■ Problem details: Go through the entries below and collect each line with the string "como" in it.

■ Data:

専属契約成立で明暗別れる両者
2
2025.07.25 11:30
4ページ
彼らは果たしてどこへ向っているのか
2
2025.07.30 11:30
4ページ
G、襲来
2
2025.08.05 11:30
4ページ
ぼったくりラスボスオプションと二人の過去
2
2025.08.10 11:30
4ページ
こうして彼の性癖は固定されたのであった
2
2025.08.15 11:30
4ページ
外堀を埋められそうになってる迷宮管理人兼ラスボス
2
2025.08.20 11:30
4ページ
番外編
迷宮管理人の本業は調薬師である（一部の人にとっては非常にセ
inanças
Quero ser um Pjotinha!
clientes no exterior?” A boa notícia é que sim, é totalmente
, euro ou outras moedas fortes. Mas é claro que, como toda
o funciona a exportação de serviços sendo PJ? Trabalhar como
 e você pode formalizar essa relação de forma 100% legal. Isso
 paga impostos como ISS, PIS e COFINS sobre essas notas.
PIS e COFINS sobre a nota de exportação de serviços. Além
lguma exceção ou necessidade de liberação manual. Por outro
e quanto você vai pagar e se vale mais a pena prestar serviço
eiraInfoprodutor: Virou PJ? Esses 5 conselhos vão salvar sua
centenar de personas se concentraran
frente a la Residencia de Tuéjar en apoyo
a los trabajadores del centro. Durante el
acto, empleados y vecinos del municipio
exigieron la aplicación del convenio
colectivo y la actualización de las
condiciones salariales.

■ Answer box:
, euro ou outras moedas fortes. Mas é claro que, como toda
o funciona a exportação de serviços sendo PJ? Trabalhar como
 paga impostos como ISS, PIS e COFINS sobre essas notas.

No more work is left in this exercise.